● **PROMPT**:
The pictures stay out; all of the data is to be printed exactly.

● **RECORDS PROVIDED**:
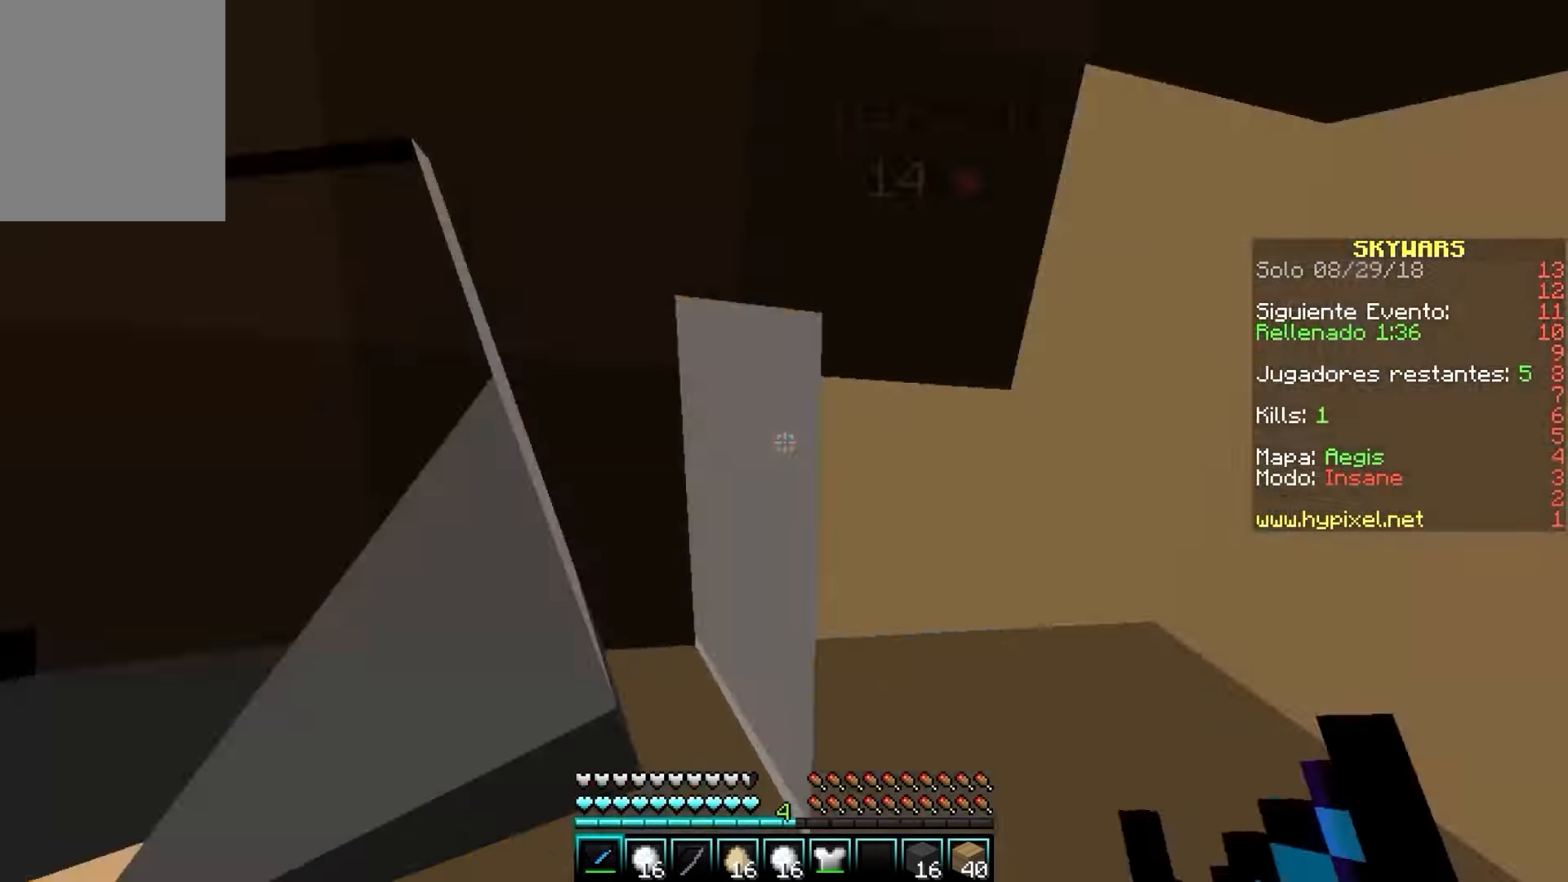
{"keys": ["d", "w"], "mouse": ["left"], "events": [[50, "mouse_left", "up"], [84, "mouse_left", "down"], [334, "mouse_left", "up"], [350, "mouse_left", "down"], [417, "a", "up"], [434, "d", "down"], [467, "mouse_left", "up"], [484, "mouse_left", "down"]]}
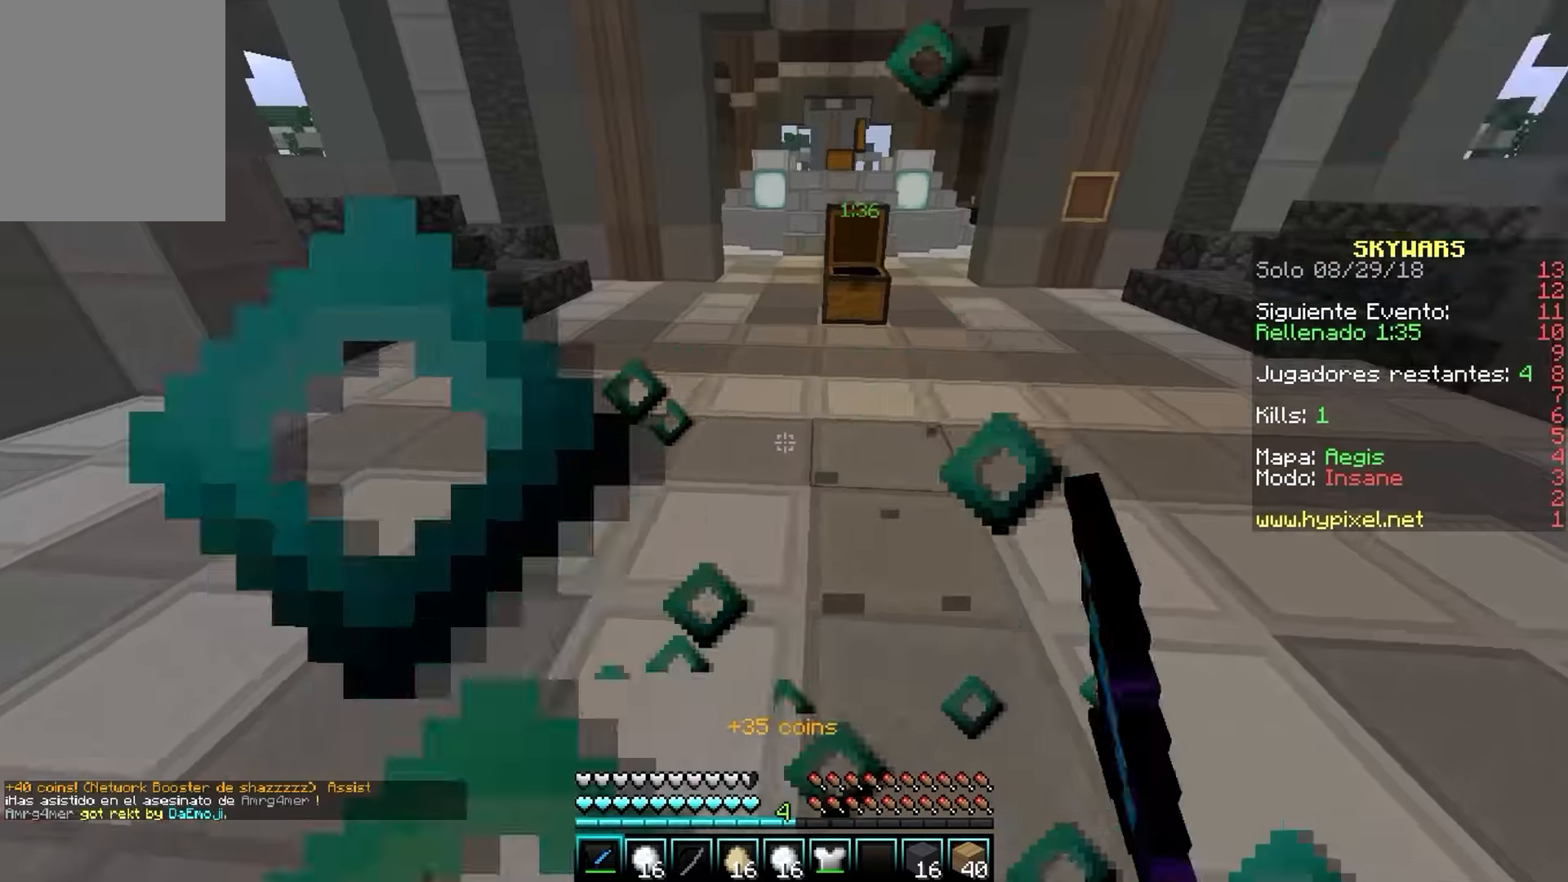
{"keys": ["d", "w"], "mouse": ["left"], "events": [[50, "w", "up"], [117, "mouse_left", "up"], [134, "mouse_left", "down"], [134, "s", "down"], [267, "mouse_left", "up"], [284, "mouse_left", "down"], [400, "mouse_left", "up"], [417, "mouse_left", "down"], [450, "s", "up"], [500, "w", "down"]]}
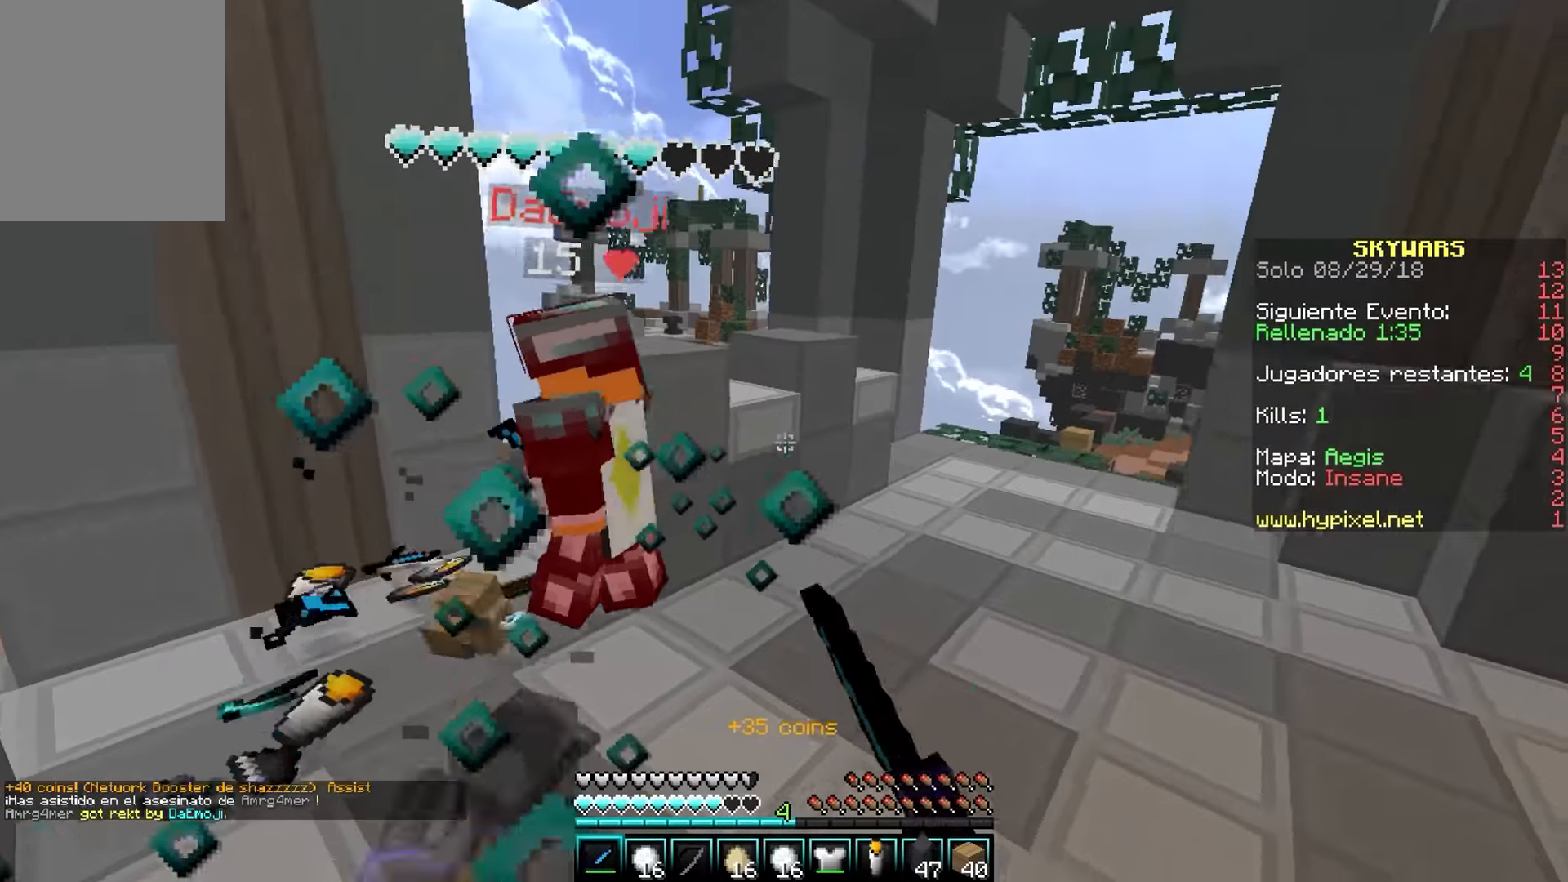
{"keys": ["w"], "mouse": ["right"], "events": [[50, "mouse_left", "up"], [67, "mouse_left", "down"], [184, "d", "up"], [300, "mouse_left", "up"], [317, "mouse_left", "down"], [467, "mouse_left", "up"], [484, "mouse_right", "down"]]}
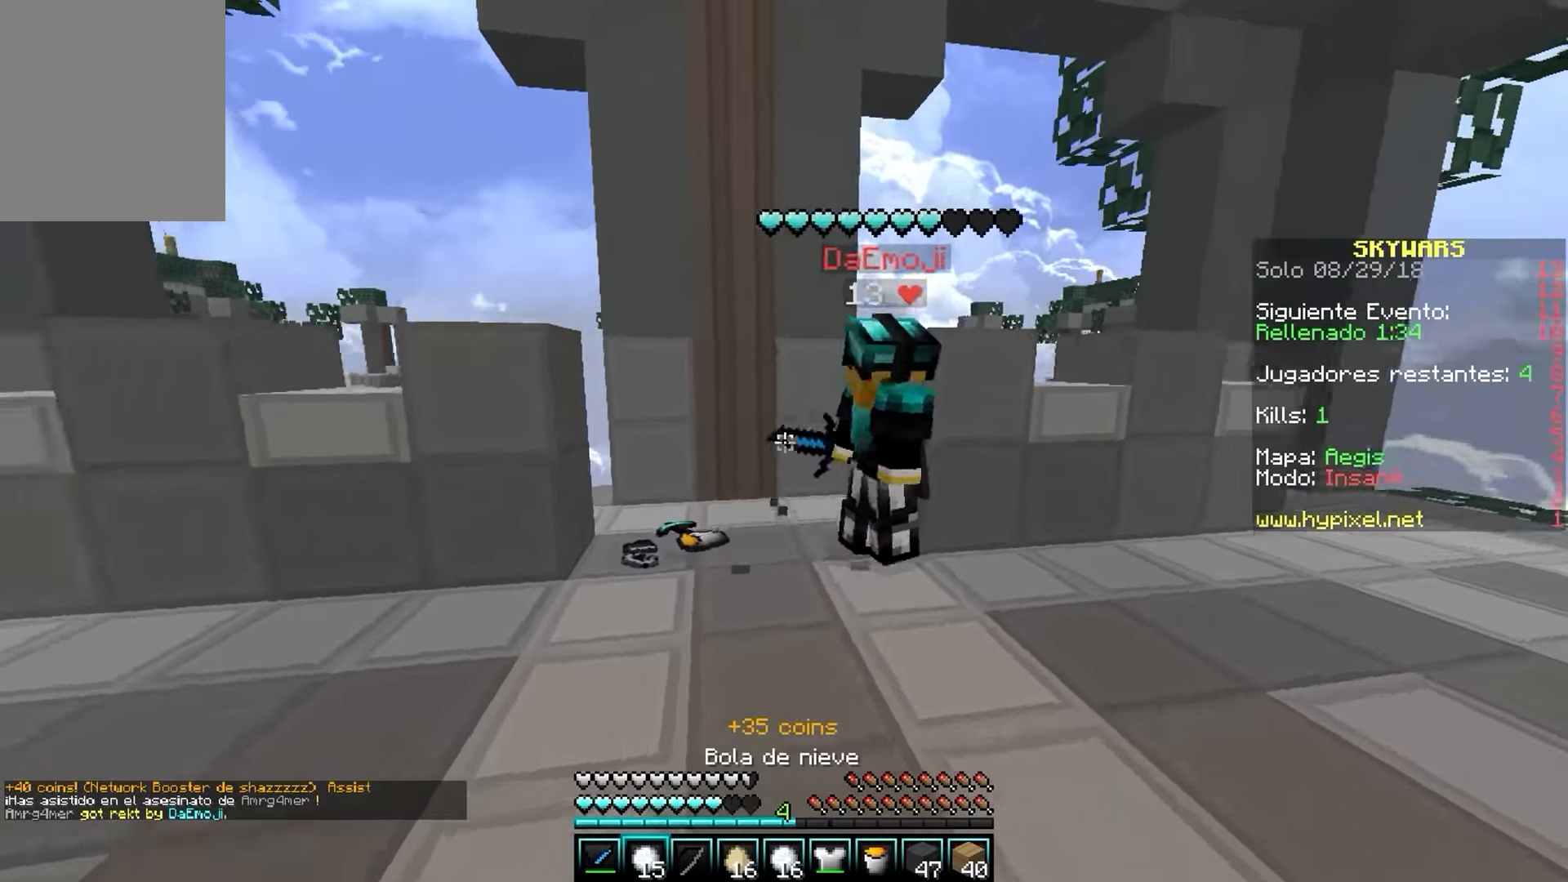
{"keys": ["a", "d"], "mouse": ["left"], "events": [[134, "mouse_right", "up"], [150, "mouse_left", "down"], [300, "d", "down"], [484, "w", "up"], [500, "a", "down"]]}
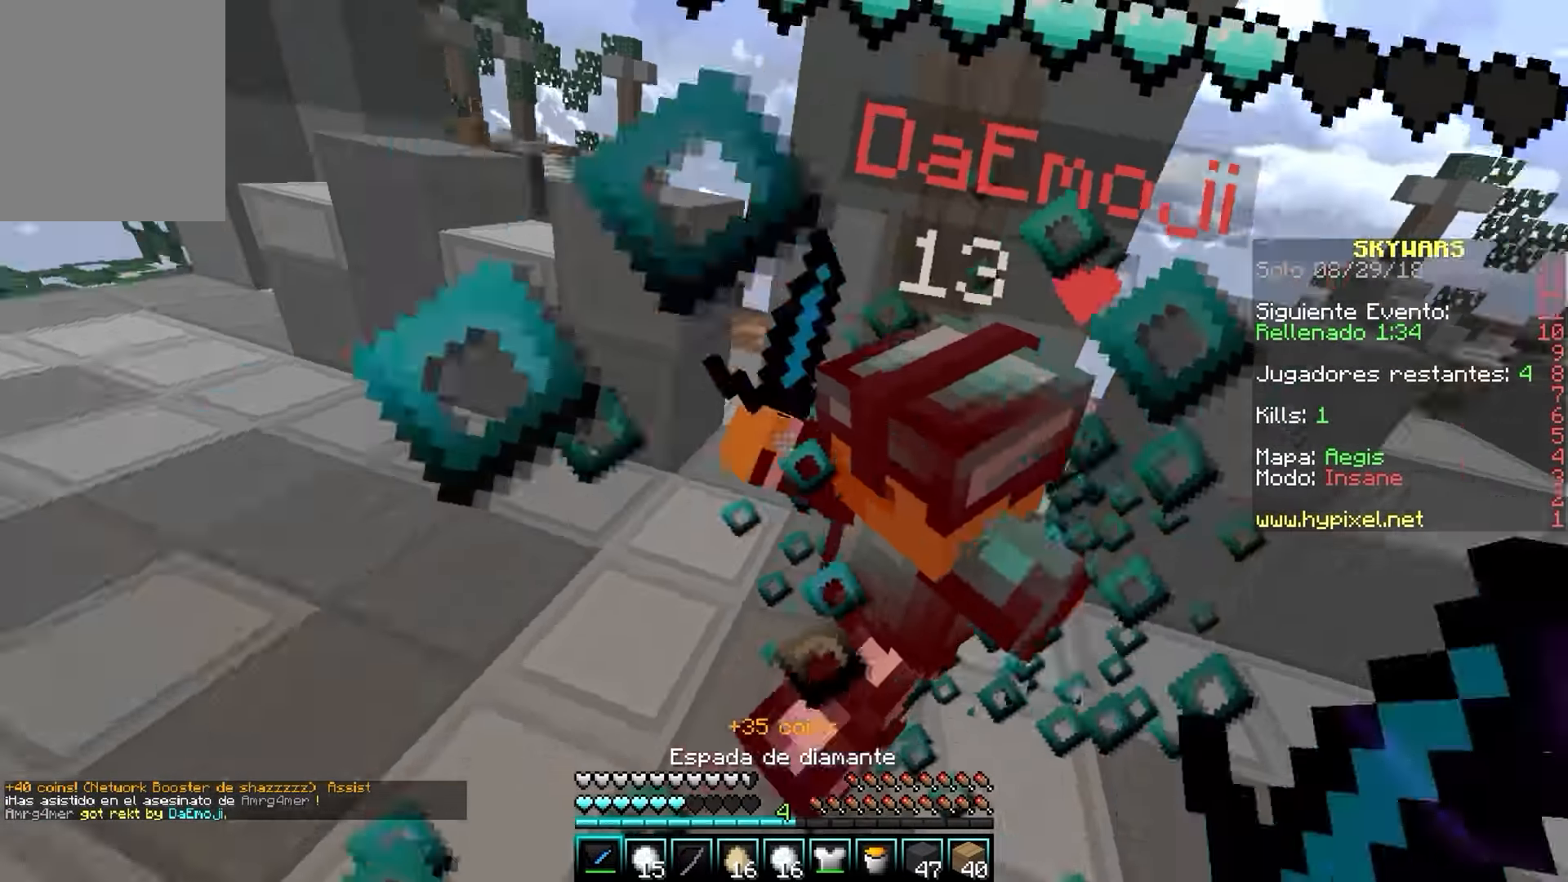
{"keys": ["w"], "mouse": ["right"], "events": [[117, "d", "up"], [217, "mouse_left", "up"], [217, "w", "down"], [234, "mouse_left", "down"], [384, "mouse_left", "up"], [434, "mouse_right", "down"], [467, "a", "up"]]}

● **EXERCISE SOLUTION**:
{"keys": ["d", "w"], "mouse": ["left"], "events": [[50, "mouse_left", "up"], [84, "mouse_left", "down"], [334, "mouse_left", "up"], [350, "mouse_left", "down"], [417, "a", "up"], [434, "d", "down"], [467, "mouse_left", "up"], [484, "mouse_left", "down"]]}
{"keys": ["d", "w"], "mouse": ["left"], "events": [[50, "w", "up"], [117, "mouse_left", "up"], [134, "mouse_left", "down"], [134, "s", "down"], [267, "mouse_left", "up"], [284, "mouse_left", "down"], [400, "mouse_left", "up"], [417, "mouse_left", "down"], [450, "s", "up"], [500, "w", "down"]]}
{"keys": ["w"], "mouse": ["right"], "events": [[50, "mouse_left", "up"], [67, "mouse_left", "down"], [184, "d", "up"], [300, "mouse_left", "up"], [317, "mouse_left", "down"], [467, "mouse_left", "up"], [484, "mouse_right", "down"]]}
{"keys": ["a", "d"], "mouse": ["left"], "events": [[134, "mouse_right", "up"], [150, "mouse_left", "down"], [300, "d", "down"], [484, "w", "up"], [500, "a", "down"]]}
{"keys": ["w"], "mouse": ["right"], "events": [[117, "d", "up"], [217, "mouse_left", "up"], [217, "w", "down"], [234, "mouse_left", "down"], [384, "mouse_left", "up"], [434, "mouse_right", "down"], [467, "a", "up"]]}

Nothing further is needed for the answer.